Ayogo’s UI Intern Camila Serrano tells why she chose Adriana Ocampo:
“I remember the day that the beautiful picture of Pluto was shown to the world not only because the image was stunning, but also because the Horizons Mission was lead by a latin woman.”
Irene Au, Human Computer Interaction Designer
Irene Au created her own program of study in human-computer interaction. She built exceptional design teams for Google and Yahoo before joining Khosla Ventures as an Operating Partner.
Stacey Hagel, an artist and UX designer explains why Irene Au is an influence on her work:
“Irene’s passion was to build technology inspired by people’s needs directed at solving real problems. She went on to be among the first designers with such a background in the consumer Internet space and began her career as an interaction designer. AND she teaches yoga!!!”
Roberta Bondar, Astronaut Neurologist
Canada’s first female astronaut and the world’s first astronaut-neurologist. Roberta Bondar has received many honours including the Order of Canada, the Order of Ontario, the NASA Space Medal, over 22 honorary degrees, and induction into the Canadian Medical Hall of Fame. After her astronaut career she spent the next decade leading an international research team at NASA studying the effects on astronauts of spaceflight and re-adaptation back to Earth’s gravity
Nicole Moisey, Ayogo’s Employee Experience Manager admires Dr. Bondar:
“Growing up, Dr. Bondar was my hero and inspired me to go after my dreams. If she could reach her dreams then so could I!”
Ginni Rometty, CEO IBM
Ginni Rometty CEO IBM. An early compsci graduate in the 70’s, Rometty joined IBM as a systems engineer. When she became SVP Marketing & Strategy in 2009, she led IBM into cloud computing, analytics, and the commercialisation of IBM Watson. She has been IBM’s CEO since 2012.
Janice Fairley who handles Ayogo’s business development on Ginni:
“Rometty has incredible marketing savvy. She put IBM Watson on Jeopardy! She gets the big calls right. Her next call: Cognitive technology as a business model.”
Barbara McClintock, Geneticist
Barbara McClintock is the only woman to have received, by herself, a Nobel Prize for Medicine. She won the Nobel in 1983 for work that began with her discovery 40 years earlier, that genetic material is not fixed but instead is fluid. James Watson credited her genetic insights as part of his discovery of DNA. In her biography, A Feeling for the Organism, she connected new scientific and feminist perspectives. Her students adopted her mindset that science is open ended and unresolved. Dr. McClintock felt it was important to put in the caveat “this is what we know” in scientific assertions, implicitly reminding us that so much is not yet known.
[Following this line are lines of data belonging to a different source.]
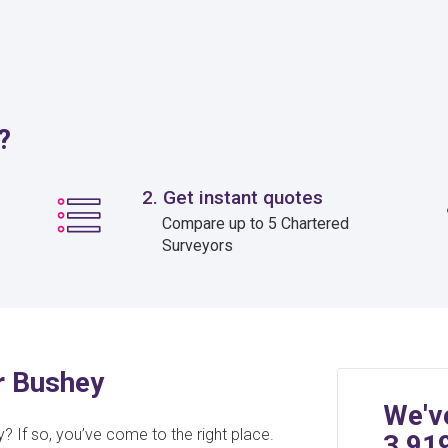
?
2. Get instant quotes
Compare up to 5 Chartered
Surveyors
or Bushey
We'v
? If so, you’ve come to the right place.
3,91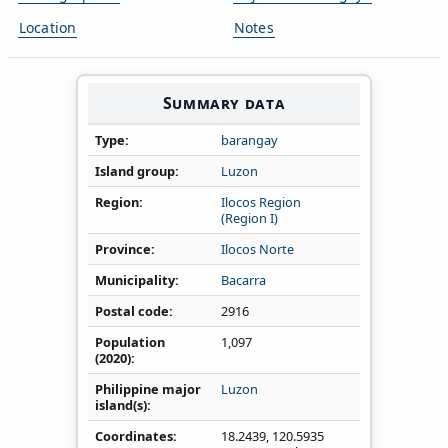
Location
Notes
Summary data
Type
barangay
Island group
Luzon
Region
Ilocos Region
(Region I)
Province
Ilocos Norte
Municipality
Bacarra
Postal code
2916
Population
1,097
(2020)
Philippine major
Luzon
island(s)
Coordinates
18.2439
,
120.5935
Mavis Dixon, Ayogo’s Manager Projects and Engagement on why she thought of Dr. McClintock:
“She comes to mind when I read the latest research on inspiration and creativity. She was cool because she kept distractions out of her life. She mused on things she knew deeply and made unusual connections. In her case, between physics and biology. I read her biography a while ago and it stayed with me.”
Women in STEM at Ayogo
Ayogo strives for gender parity and a culture of mutual inspiration and inclusion. We are mathematicians, product designers, coders, and inventors, designers, accountants and engagement specialists—and women.
This blog celebrating historic Women in STEM was written with a nod to International Women’s Day, Women in History Month, and #STEMinism are all inspiration for this post.